Ce soir c’est samedi et au contraire des îles de polynésie, ça bouge un peu ici. Je pars avec mon pote australien, mais sans les petits suisses. Visiblement, c’est un peu calme, bon on s’arrête tout de même boire un verre avant d’aller se coucher… et puis après quelques discussions de comptoir avec les locaux, l’ambiance commence peu à peu à monter, le rythme sud américain commence à se faire ressentir, le rhum aussi d’ailleurs ! on finit chez un couple de chiliens très cool ou je me surprends à faire le traducteur, enfin c’est pas non plus une conférence internationale mais comme quoi l’alcool ça dés inhibe pas mal…
pas le temps d’aller se coucher, il est cinq heures et demie du mat et on doit se lever à six et demie pour aller voire le soleil se lever sur les moais…. petit concours de cocorico avec mon pote australien ou l’on réveille tout le monde, enfin vous voyez le genre… d’ailleurs, j’ai fini le lever du soleil allonger dans la voiture !

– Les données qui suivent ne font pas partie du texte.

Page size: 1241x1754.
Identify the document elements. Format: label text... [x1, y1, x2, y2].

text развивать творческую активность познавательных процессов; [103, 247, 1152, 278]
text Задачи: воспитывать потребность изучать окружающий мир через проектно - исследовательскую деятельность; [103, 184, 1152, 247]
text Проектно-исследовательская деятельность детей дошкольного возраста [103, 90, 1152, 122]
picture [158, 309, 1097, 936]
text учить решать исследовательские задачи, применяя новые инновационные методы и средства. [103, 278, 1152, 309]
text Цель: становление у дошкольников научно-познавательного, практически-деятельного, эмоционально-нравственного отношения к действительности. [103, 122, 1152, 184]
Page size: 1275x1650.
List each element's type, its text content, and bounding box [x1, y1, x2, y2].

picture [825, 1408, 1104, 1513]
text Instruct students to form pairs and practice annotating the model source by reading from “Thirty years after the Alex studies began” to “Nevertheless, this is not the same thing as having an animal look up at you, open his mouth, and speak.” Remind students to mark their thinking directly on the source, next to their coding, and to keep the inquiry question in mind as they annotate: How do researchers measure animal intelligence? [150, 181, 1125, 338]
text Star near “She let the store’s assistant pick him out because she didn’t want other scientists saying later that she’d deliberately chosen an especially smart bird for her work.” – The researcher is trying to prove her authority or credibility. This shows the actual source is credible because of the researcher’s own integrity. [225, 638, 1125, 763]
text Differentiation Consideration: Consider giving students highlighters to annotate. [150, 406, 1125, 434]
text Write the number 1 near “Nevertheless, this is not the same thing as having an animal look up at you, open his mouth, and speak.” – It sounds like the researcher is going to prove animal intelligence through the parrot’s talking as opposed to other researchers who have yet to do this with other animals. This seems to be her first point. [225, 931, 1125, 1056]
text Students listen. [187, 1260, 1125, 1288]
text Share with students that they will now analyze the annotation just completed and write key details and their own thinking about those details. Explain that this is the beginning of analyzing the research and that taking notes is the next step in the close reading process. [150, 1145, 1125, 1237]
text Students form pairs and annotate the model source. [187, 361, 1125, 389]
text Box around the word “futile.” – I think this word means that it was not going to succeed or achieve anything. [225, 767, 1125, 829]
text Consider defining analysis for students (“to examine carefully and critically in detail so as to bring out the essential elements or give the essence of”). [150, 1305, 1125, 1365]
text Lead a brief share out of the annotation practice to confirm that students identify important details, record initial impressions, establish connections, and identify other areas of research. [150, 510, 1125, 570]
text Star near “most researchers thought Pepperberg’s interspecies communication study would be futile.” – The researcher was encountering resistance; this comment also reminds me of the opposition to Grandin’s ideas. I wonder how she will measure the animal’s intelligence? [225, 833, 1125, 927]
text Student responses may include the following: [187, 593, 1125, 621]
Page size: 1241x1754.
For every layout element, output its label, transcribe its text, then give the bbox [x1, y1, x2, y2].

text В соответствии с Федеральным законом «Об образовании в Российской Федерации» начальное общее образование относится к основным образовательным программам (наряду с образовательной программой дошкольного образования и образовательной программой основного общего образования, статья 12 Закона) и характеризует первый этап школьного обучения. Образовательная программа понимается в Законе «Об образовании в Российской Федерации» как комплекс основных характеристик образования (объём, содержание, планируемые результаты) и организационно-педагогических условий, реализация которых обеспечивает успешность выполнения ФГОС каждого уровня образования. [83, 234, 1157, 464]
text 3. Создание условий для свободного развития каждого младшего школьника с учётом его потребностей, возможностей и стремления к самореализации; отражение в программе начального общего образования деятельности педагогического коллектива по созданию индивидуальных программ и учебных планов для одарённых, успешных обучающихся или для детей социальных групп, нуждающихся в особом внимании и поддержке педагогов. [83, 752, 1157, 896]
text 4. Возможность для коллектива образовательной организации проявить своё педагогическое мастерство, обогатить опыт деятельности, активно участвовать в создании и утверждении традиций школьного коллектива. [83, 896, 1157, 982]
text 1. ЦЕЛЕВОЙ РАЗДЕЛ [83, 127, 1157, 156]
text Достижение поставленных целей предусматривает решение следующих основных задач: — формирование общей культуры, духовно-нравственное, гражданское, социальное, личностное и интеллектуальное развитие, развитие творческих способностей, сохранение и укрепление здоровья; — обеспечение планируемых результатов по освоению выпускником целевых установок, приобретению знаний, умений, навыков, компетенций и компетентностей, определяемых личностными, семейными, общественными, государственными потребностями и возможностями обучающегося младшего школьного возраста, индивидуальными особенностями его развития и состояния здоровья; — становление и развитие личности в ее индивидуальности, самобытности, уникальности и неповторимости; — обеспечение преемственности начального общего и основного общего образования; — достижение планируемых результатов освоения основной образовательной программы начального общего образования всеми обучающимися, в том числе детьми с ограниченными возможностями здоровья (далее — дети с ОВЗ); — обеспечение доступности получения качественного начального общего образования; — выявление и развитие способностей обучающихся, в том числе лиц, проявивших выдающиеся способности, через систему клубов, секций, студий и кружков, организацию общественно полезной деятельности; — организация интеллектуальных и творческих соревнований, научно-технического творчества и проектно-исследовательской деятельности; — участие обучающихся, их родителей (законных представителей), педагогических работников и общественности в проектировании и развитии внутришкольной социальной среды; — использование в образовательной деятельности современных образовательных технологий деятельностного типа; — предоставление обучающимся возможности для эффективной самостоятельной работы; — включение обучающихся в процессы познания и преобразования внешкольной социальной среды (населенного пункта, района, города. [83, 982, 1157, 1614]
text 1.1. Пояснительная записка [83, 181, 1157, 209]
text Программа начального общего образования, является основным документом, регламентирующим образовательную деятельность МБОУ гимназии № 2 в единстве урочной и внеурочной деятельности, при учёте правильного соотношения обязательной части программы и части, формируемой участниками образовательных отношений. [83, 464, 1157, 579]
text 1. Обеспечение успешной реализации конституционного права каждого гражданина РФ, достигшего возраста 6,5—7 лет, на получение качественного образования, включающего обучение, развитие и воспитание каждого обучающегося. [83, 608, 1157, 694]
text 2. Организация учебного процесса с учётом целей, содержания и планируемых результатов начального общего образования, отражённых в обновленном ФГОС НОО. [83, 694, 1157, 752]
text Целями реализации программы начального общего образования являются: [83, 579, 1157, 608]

Dimanche de Pâques, ou j’ai plus la tête à retrouver mes esprits qu’a chercher les oeufs dans le jardin… on se balade dans le village, entre tous ces chevaux qui trottent dans la rue, on salue une femme à bord de son taxi, qui fait demi tour et vient nous parler… qu’est ce qu’elle veut ? et bien nous promener sur l’île toute l’après midi pour pas un rond ! ils sont pas trop gentils les rapa nui ? en plus, elle nous fait découvrir des endroits que nous n’aurions même pas soupçonné, des grottes en veux tu en voilà, cette île est percée de partout ou quoi ? des grottes gigantesques, dont certaines débouchent sur l’océan, impressionnant !
Dernière soirée, ou j’ai l’agréable surprise de voire notre ami pedro nous cuisiner du poisson au barbecue en guise d’au revoir, ah oui, mais on est déjà invité chez nos potes chiliens ? tant pis, on mangera deux fois…
Comme vous pouvez le voire, mon passage sur cette île fantastique n’aura pas été aussi calme que ça, dire qu’il y pas plus de trente ans, les habitants de l’île ne voyait passer qu’un bateau par an. Les rapa nui sont vraiment adorables !!!